> _DESCRIPTION OF THE TASK_: Copy each of the lines below word for word.

======== RECORDS FOR THE TASK ========

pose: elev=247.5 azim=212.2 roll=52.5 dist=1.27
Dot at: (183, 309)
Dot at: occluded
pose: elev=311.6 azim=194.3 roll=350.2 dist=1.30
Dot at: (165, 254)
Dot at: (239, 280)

========

> _RESULT_:
pose: elev=247.5 azim=212.2 roll=52.5 dist=1.27
Dot at: (183, 309)
Dot at: occluded
pose: elev=311.6 azim=194.3 roll=350.2 dist=1.30
Dot at: (165, 254)
Dot at: (239, 280)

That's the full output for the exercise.